### [Objetivo 1]
En el texto sobre los reyes magos, ¿en qué año lanzó Coca Cola a Papá Noel al estrellato occidental?
### [Objetivo 2]
Imprime sin cambios el tramo del texto sobre los reyes magos que va desde "Hoy son tres" hasta "nació la tradición?".

### [Fragmento proporcionado]
◇ ◇ ◇ ◇ ◇ ◇ ◇

Hoy son tres y, en muchas familias argentinas, la noche entre el cinco y el seis de enero, es un hecho que chicos y chicas pondrán sus zapatos junto al pesebre para recibir sus regalos ¿Dónde y cómo nació la tradición?
A diferencia de Papá Noel –casi ignoto hasta que Coca Cola lo lanzó al estrellato occidental en 1931 con colores que fidelizarían la marca– los reyes magos tienen presencia bíblica y, en consecuencia, aunque menos fama, algo más de linaje.
El Nuevo Testamento los refiere literalmente como “unos hombres del Oriente” llegados a Jerusalén, tras haber seguido la estrella de Belén (quienes buscan anclar el dato con visión histórica especulan que pudo tratarse del cometa Halley, que pasa cada 76 años), al establo donde había nacido Jesús, “Hemos venido a adorarlo” dijeron al llegar, según el evangelio de San Mateo: único cronista al respecto.

◇ ◇ ◇ ◇ ◇ ◇ ◇

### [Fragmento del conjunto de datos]
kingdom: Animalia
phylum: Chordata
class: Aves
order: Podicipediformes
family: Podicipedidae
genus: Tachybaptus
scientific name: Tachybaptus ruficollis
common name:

◇ ◇ ◇ ◇ ◇ ◇ ◇

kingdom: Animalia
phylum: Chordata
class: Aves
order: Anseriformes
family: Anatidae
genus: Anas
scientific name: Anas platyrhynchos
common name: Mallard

◇ ◇ ◇ ◇ ◇ ◇ ◇

### [Resultado 1]
En 1931.

### [Resultado 2]
Hoy son tres y, en muchas familias argentinas, la noche entre el cinco y el seis de enero, es un hecho que chicos y chicas pondrán sus zapatos junto al pesebre para recibir sus regalos ¿Dónde y cómo nació la tradición?